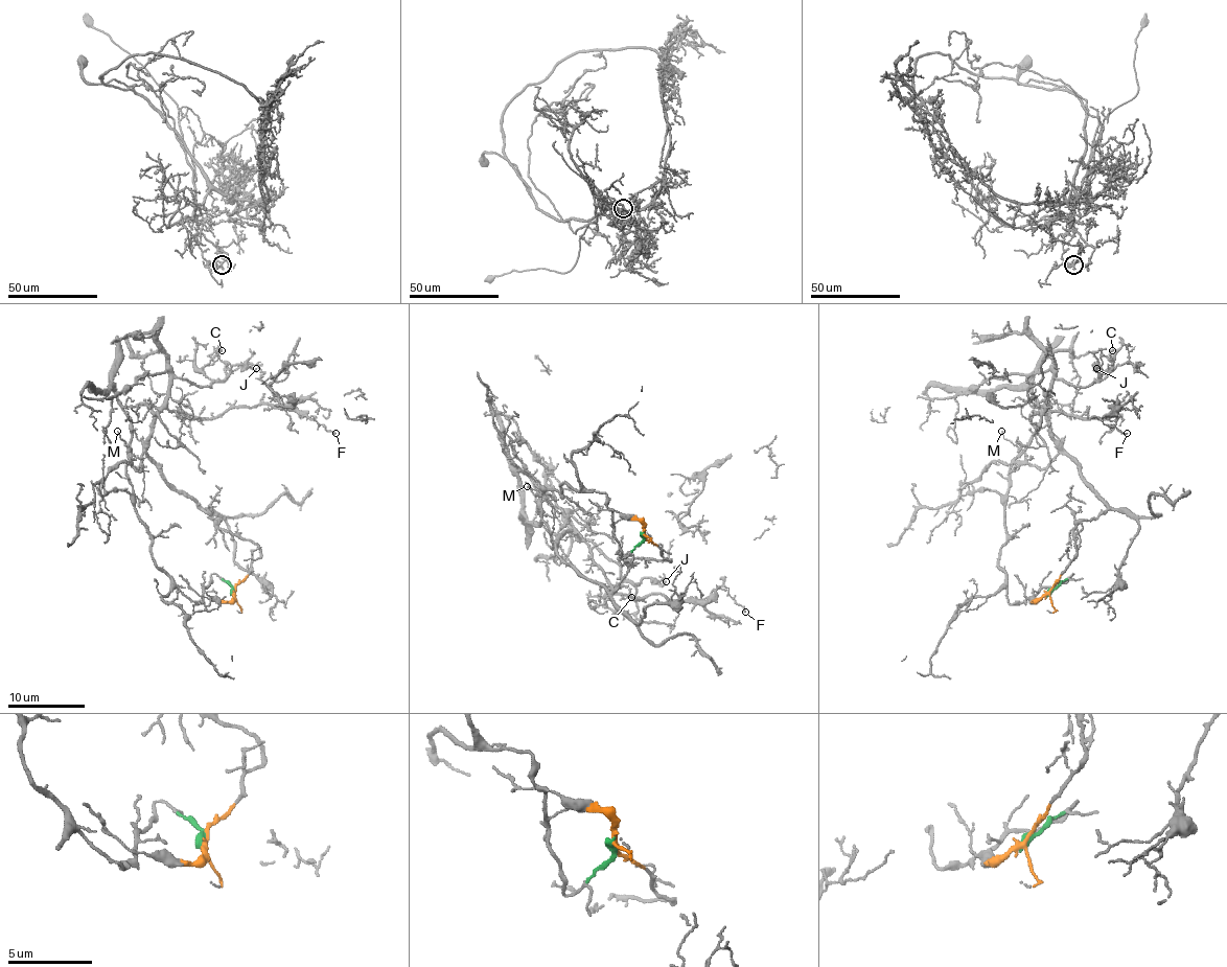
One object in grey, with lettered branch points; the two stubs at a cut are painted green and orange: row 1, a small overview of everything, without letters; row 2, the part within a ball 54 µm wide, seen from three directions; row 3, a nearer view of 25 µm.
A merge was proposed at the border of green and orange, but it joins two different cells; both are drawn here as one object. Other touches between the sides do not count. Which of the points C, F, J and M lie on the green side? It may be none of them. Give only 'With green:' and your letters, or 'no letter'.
With green: no letter

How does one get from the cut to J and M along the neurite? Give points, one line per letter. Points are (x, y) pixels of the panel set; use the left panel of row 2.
J: (233, 593), (260, 550), (178, 492), (146, 440), (174, 378), (210, 386), (233, 365), (256, 369)
M: (233, 593), (260, 550), (220, 529), (144, 454), (137, 469), (118, 431)

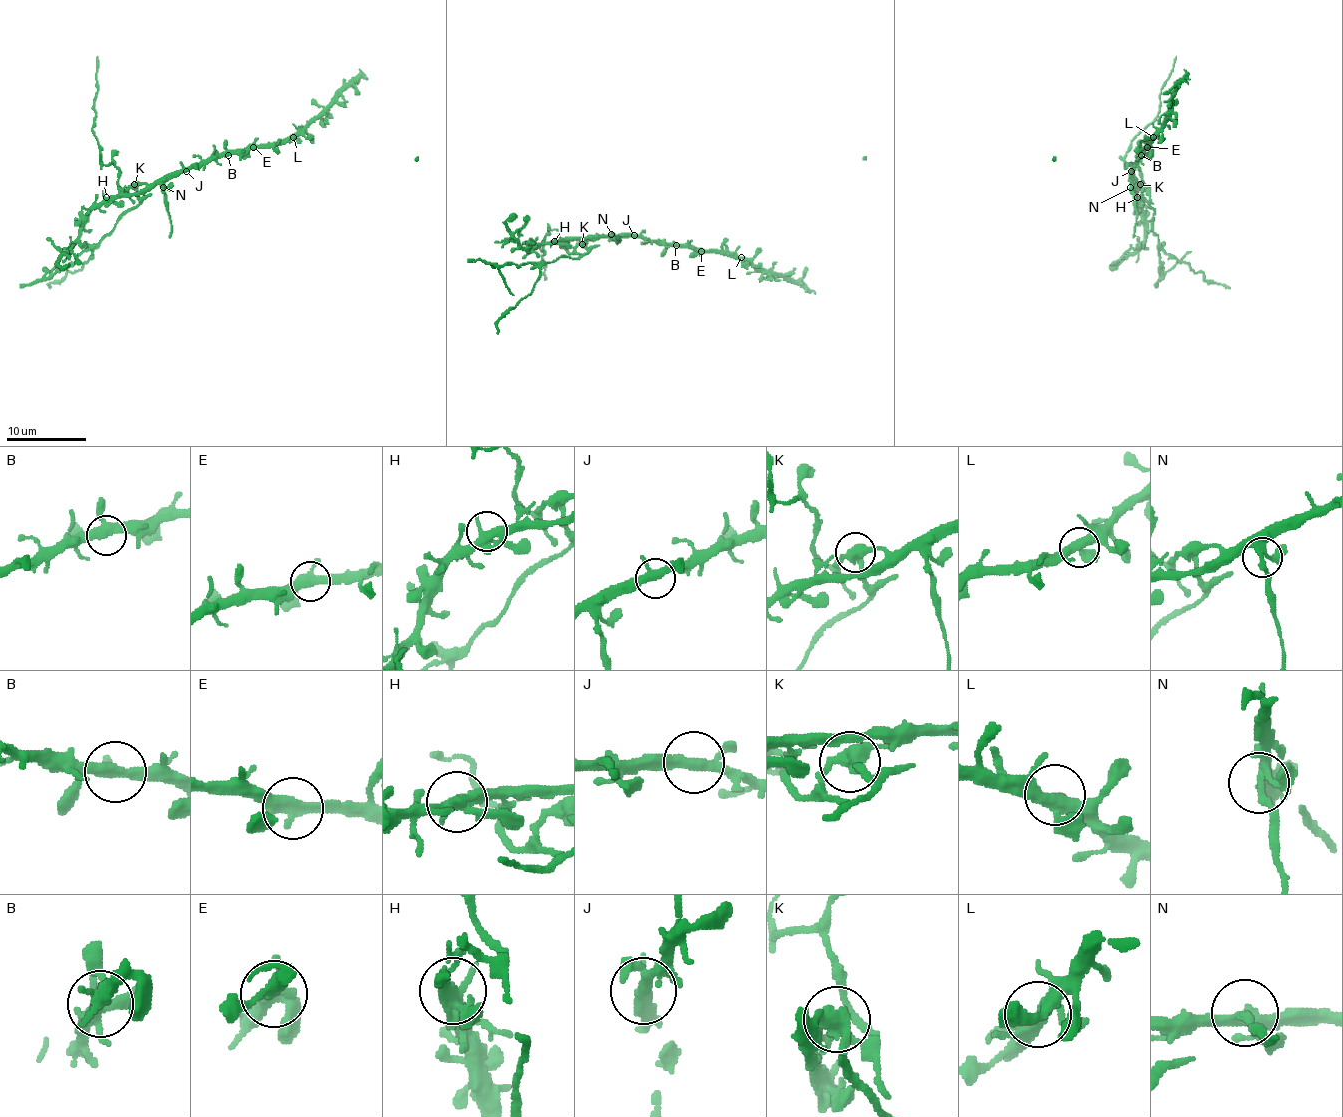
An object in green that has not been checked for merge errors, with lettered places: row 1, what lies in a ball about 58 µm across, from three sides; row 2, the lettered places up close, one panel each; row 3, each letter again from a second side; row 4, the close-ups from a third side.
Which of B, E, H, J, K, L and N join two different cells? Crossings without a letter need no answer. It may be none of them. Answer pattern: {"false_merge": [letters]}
{"false_merge": ["K", "N"]}

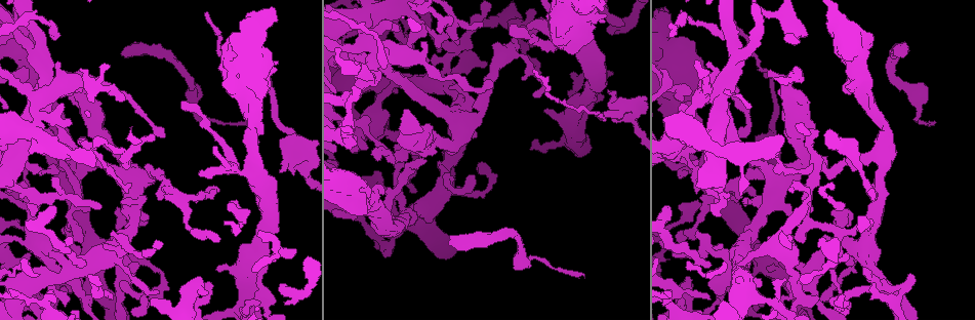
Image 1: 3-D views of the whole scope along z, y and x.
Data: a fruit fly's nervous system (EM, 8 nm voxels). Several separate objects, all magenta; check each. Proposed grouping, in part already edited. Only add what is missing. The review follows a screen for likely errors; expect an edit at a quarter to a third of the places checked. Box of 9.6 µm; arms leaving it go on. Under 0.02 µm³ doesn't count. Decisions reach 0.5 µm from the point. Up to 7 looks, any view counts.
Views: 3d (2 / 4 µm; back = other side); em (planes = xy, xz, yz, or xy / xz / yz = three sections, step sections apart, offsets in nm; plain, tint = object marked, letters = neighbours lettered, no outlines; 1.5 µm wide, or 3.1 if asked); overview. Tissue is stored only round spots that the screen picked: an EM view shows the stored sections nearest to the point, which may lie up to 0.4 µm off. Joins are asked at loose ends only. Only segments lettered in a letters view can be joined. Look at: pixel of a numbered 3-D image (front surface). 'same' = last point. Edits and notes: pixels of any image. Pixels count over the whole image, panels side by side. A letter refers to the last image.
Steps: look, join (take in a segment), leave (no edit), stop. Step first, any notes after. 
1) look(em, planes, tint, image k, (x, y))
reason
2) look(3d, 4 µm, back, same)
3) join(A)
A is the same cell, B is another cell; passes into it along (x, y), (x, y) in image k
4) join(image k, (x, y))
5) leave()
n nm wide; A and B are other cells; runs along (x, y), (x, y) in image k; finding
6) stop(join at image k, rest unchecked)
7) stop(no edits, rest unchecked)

look(em, planes, plain, image 1, (709, 63))
thick end

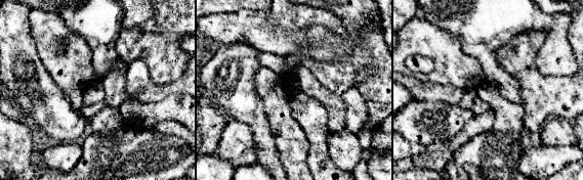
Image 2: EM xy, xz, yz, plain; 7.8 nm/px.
look(em, planes, letters, same)

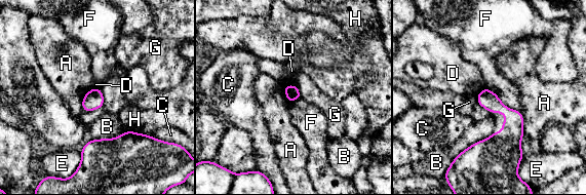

^^^^

_Exercise aim:_ What you output should match the records line for line, minus the pictures.

_Solution below:_
One object in grey, with lettered branch points; the two stubs at a cut are painted green and orange: row 1, a small overview of everything, without letters; row 2, the part within a ball 54 µm wide, seen from three directions; row 3, a nearer view of 25 µm.
A merge was proposed at the border of green and orange, but it joins two different cells; both are drawn here as one object. Other touches between the sides do not count. Which of the points C, F, J and M lie on the green side? It may be none of them. Give only 'With green:' and your letters, or 'no letter'.
With green: no letter

How does one get from the cut to J and M along the neurite? Give points, one line per letter. Points are (x, y) pixels of the panel set; use the left panel of row 2.
J: (233, 593), (260, 550), (178, 492), (146, 440), (174, 378), (210, 386), (233, 365), (256, 369)
M: (233, 593), (260, 550), (220, 529), (144, 454), (137, 469), (118, 431)

An object in green that has not been checked for merge errors, with lettered places: row 1, what lies in a ball about 58 µm across, from three sides; row 2, the lettered places up close, one panel each; row 3, each letter again from a second side; row 4, the close-ups from a third side.
Which of B, E, H, J, K, L and N join two different cells? Crossings without a letter need no answer. It may be none of them. Answer pattern: {"false_merge": [letters]}
{"false_merge": ["K", "N"]}

Image 1: 3-D views of the whole scope along z, y and x.
Data: a fruit fly's nervous system (EM, 8 nm voxels). Several separate objects, all magenta; check each. Proposed grouping, in part already edited. Only add what is missing. The review follows a screen for likely errors; expect an edit at a quarter to a third of the places checked. Box of 9.6 µm; arms leaving it go on. Under 0.02 µm³ doesn't count. Decisions reach 0.5 µm from the point. Up to 7 looks, any view counts.
Views: 3d (2 / 4 µm; back = other side); em (planes = xy, xz, yz, or xy / xz / yz = three sections, step sections apart, offsets in nm; plain, tint = object marked, letters = neighbours lettered, no outlines; 1.5 µm wide, or 3.1 if asked); overview. Tissue is stored only round spots that the screen picked: an EM view shows the stored sections nearest to the point, which may lie up to 0.4 µm off. Joins are asked at loose ends only. Only segments lettered in a letters view can be joined. Look at: pixel of a numbered 3-D image (front surface). 'same' = last point. Edits and notes: pixels of any image. Pixels count over the whole image, panels side by side. A letter refers to the last image.
Steps: look, join (take in a segment), leave (no edit), stop. Step first, any notes after. 
1) look(em, planes, tint, image k, (x, y))
reason
2) look(3d, 4 µm, back, same)
3) join(A)
A is the same cell, B is another cell; passes into it along (x, y), (x, y) in image k
4) join(image k, (x, y))
5) leave()
n nm wide; A and B are other cells; runs along (x, y), (x, y) in image k; finding
6) stop(join at image k, rest unchecked)
7) stop(no edits, rest unchecked)

look(em, planes, plain, image 1, (709, 63))
thick end

Image 2: EM xy, xz, yz, plain; 7.8 nm/px.
look(em, planes, letters, same)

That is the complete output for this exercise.